Vermont State Senator Pleads Guilty to DUI Charge

A Vermont state lawmaker has admitted to driving drunk. Last month, the Williston Police Department arrested Sen. Debbie Ingram, D-Chittenden County, who’s also an ordained minister and the executive director of Vermont Interfaith Action.

Thursday morning, the first-term senator entered a guilty plea to a misdemeanor charge of driving under the influence—her first offense.

In video recorded by a Williston officer’s cruiser camera, Ingram tells police she had been drinking vodka at home, and was running out to the grocery store when she crashed her Mercedes into a ditch while turning around.
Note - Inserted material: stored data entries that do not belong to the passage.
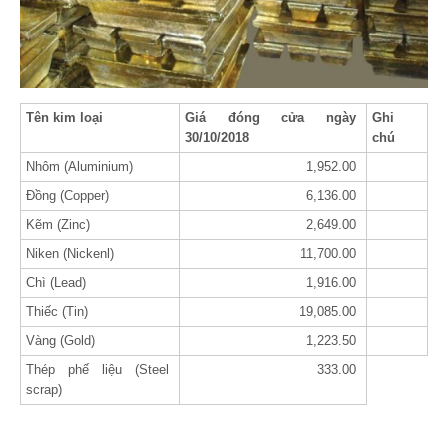
Tên kim loại
Giá đóng cửa ngày
Ghi
30/10/2018
chú
Nhôm (Aluminium)
1,952.00
Đồng (Copper)
6,136.00
Kẽm (Zinc)
2,649.00
Niken (Nickenl)
11,700.00
Chì (Lead)
1,916.00
Thiếc (Tin)
19,085.00
Vàng (Gold)
1,223.50
Thép phế liệu (Steel
333.00
scrap)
In the footage, you see the lawmaker misunderstand an officer’s directions about a roadside sobriety test—walking backward for part of the dexterity exam—and fail the officer’s checks.

A preliminary breath exam would read .195 percent, well over twice the legal limit. Later, a more formal breath test showed a blood alcohol content of .186 percent, according to a police report filed with the court.

At one point in the dash camera footage, a firefighter helps Ingram stay steady. Back at the police station, more department video shows the senator struggling to walk.

"I’d like to say I’m sorry for my behavior that night, and I’m very grateful no one was injured as a result," Sen. Ingram told Judge Alison Arms of the Vermont Superior Court, after entering her guilty plea.

Colleagues from the Vermont Statehouse and Vermont Interfaith Action were in the courtroom for support as Ingram entered the plea, including Sen. Phil Baruth, P/D-Chittenden County, and Rep. Selene Colburn, P-Burlington.

Under the terms of a plea agreement, Ingram agreed to three months on probation, a $300 fine and surcharges, attendance at a safe driving course, and treatment for alcoholism.

Ingram’s attorney, Ted Kenney, said after the hearing that his client is very much looking forward to continuing her work in the Vermont Legislature.

"She is very sorry for what she did—she accepts full responsibility and she’s not making any excuses for it," Kenney said of Ingram’s guilty plea to the DUI charge. "Hopefully, people will see this with the understanding and compassion that I think it deserves."

Kenney noted how rare it is for a defendant to enter a guilty plea at an arraignment, as Ingram did.

The defense lawyer suggested that could be seen as an indication of how much respect Ingram has for the laws of Vermont and for the state’s court system, and her desire to make amends for what she did.

"Within this bad conduct, she’s serving as a wonderful example of how to do things appropriately when you’ve done something wrong," Kenney said.

While Ingram declined to answer reporters’ questions Thursday, she did issue a statement last month. 

In part of the statement, Sen. Ingram said, "I suffer from a disease for which I have been getting treatment through a 12-step program. I had a temporary setback…and will continue to seek treatment to ensure that something like this never happens again."